In the main I like my music upbeat and lively, so purely on personal preference it was tempting to dock Goodbye one rating level for being so bloody grey and lo-fi. But it's so well put together, and so well played, that would just be stupid. Anyway, the more I listen to it, the more I like it.
Uncut's Rob Hughes sums it up just about right.
Goodbye is as unflinching as anything by Randy Newman and as heart-ripping as primetime Go-Betweens. A sumptuous pop confection with a hard centre.

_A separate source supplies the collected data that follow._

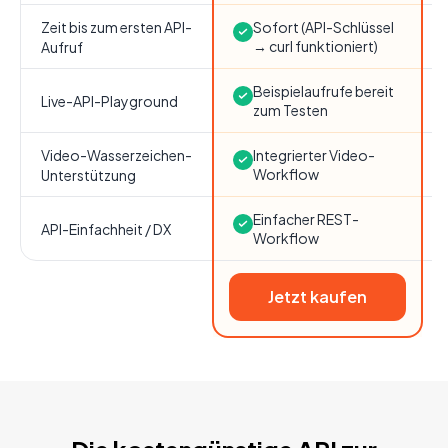
Zeit bis zum ersten API-
Sofort (API-Schlüssel
→ curl funktioniert)
Aufruf
Beispielaufrufe bereit
Live-API-Playground
zum Testen
Video-Wasserzeichen-
Integrierter Video-
Workflow
Unterstützung
Einfacher REST-
API-Einfachheit / DX
Workflow
Jetzt kaufen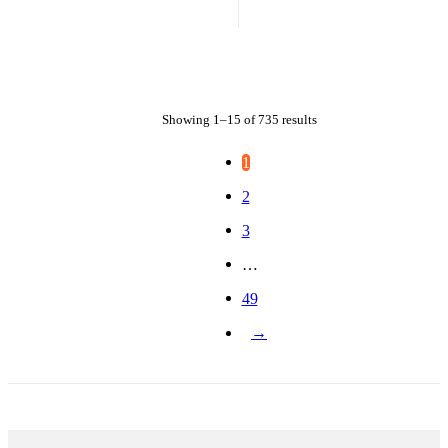
Showing 1–15 of 735 results
1
2
3
…
49
→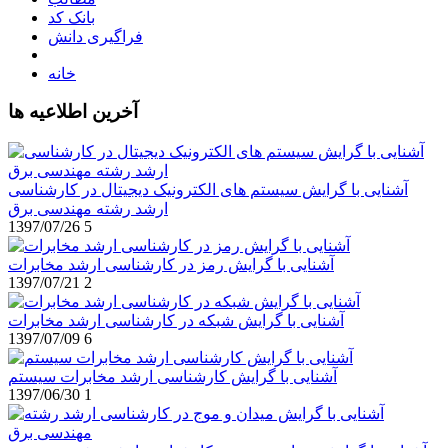
بانک کد
فراگیری دانش
خانه
آخرین اطلاعیه ها
آشنایی با گرایش سیستم های الکترونیک دیجیتال در کارشناسی
ارشد رشته مهندسی برق
1397/07/26
5
آشنایی با گرایش رمز در کارشناسی ارشد مخابرات
1397/07/21
2
آشنایی با گرایش شبکه در کارشناسی ارشد مخابرات
1397/07/09
6
آشنایی با گرایش کارشناسی ارشد مخابرات سیستم
1397/06/30
1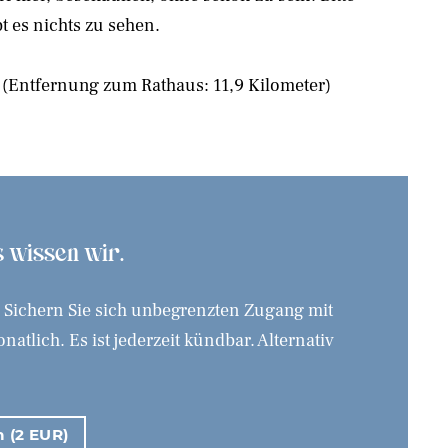
bt es nichts zu sehen.
(Entfernung zum Rathaus: 11,9 Kilometer)
as wissen wir.
. Sichern Sie sich unbegrenzten Zugang mit
tlich. Es ist jederzeit kündbar. Alternativ
n (2 EUR)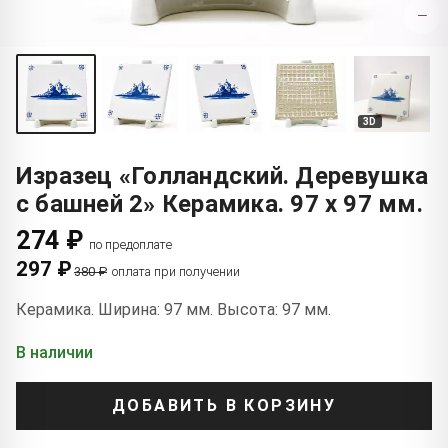
−
3D
Изразец «Голландский. Деревушка
с башней 2» Керамика. 97 x 97 мм.
274 ₽
по предоплате
297 ₽
380 ₽
оплата при получении
Керамика. Ширина: 97 мм. Высота: 97 мм.
В наличии
ДОБАВИТЬ В КОРЗИНУ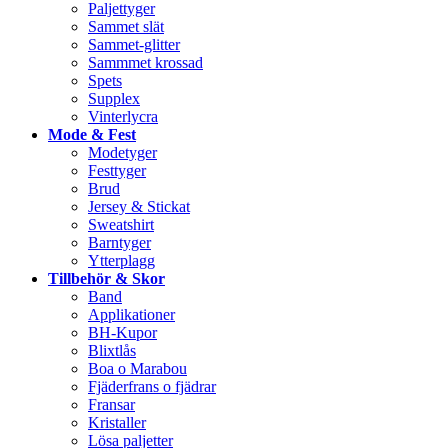
Paljettyger
Sammet slät
Sammet-glitter
Sammmet krossad
Spets
Supplex
Vinterlycra
Mode & Fest
Modetyger
Festtyger
Brud
Jersey & Stickat
Sweatshirt
Barntyger
Ytterplagg
Tillbehör & Skor
Band
Applikationer
BH-Kupor
Blixtlås
Boa o Marabou
Fjäderfrans o fjädrar
Fransar
Kristaller
Lösa paljetter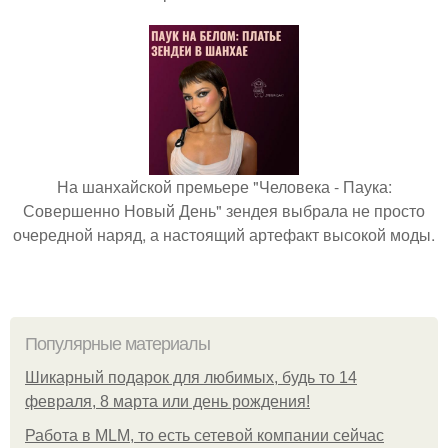
На шанхайской премьере "Человека - Паука:
Совершенно Новый День" зендея выбрала не просто
очередной наряд, а настоящий артефакт высокой моды.
Популярные материалы
Шикарный подарок для любимых, будь то 14
февраля, 8 марта или день рождения!
Работа в MLM, то есть сетевой компании сейчас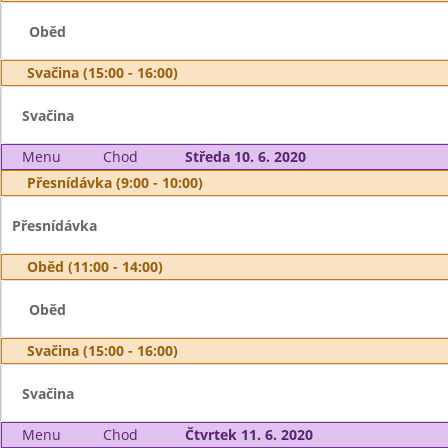
Oběd
Svačina (15:00 - 16:00)
Svačina
Menu
Chod
Středa 10. 6. 2020
Přesnídávka (9:00 - 10:00)
Přesnídávka
Oběd (11:00 - 14:00)
Oběd
Svačina (15:00 - 16:00)
Svačina
Menu
Chod
Čtvrtek 11. 6. 2020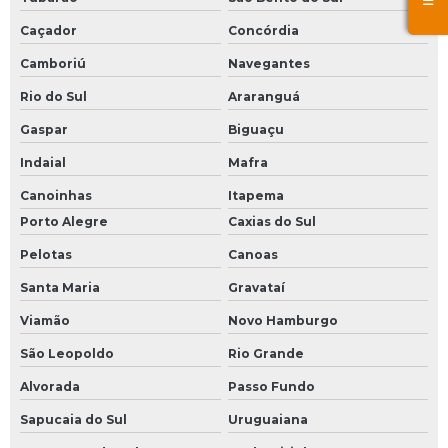
Caçador
Concórdia
Camboriú
Navegantes
Rio do Sul
Araranguá
Gaspar
Biguaçu
Indaial
Mafra
Canoinhas
Itapema
Porto Alegre
Caxias do Sul
Pelotas
Canoas
Santa Maria
Gravataí
Viamão
Novo Hamburgo
São Leopoldo
Rio Grande
Alvorada
Passo Fundo
Sapucaia do Sul
Uruguaiana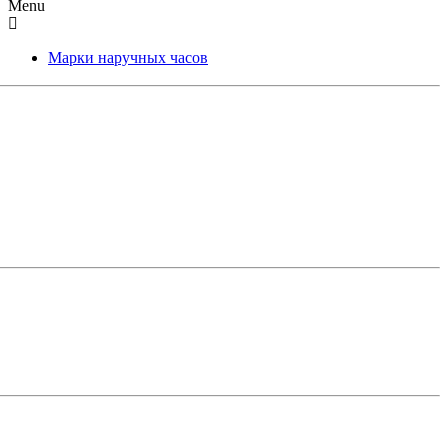
Menu
Марки наручных часов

So does Splendid's Steve English.
There's a quiet going on. Alt-rock's current flirtation with "new acoustica" -- highlighted by, but not limited to, the hushed, tender sissy-rock peddled by sad-bastard acts like Travis and Embrace -- was the only logical direction for the genre to move in after a decade of bratty mallpunk and big-shorted goon-metal made making lots of noise decidedly unhip. Vulnerability is the new macho, and fragile boys who tear up at a good sunset are suddenly in vogue. Being sensitive doesn't necessarily mean being a wuss, though, as underscored by Goodbye. Although it was crafted using a similar toolkit -- acoustic guitars, glittering keys, an embarrassment of sumptuous melodies -- the Denver foursome's fifth slab (third for Bella Union) of slow-rolling baroque pop is light years removed from the processed grandeur of world-beating bedwetters Coldplay. Half of the album's lush acoustic-pop numbers bristle with dark beauty and subtle menace, while others are riotous parodies of same that spiral off into all kinds of crazy directions.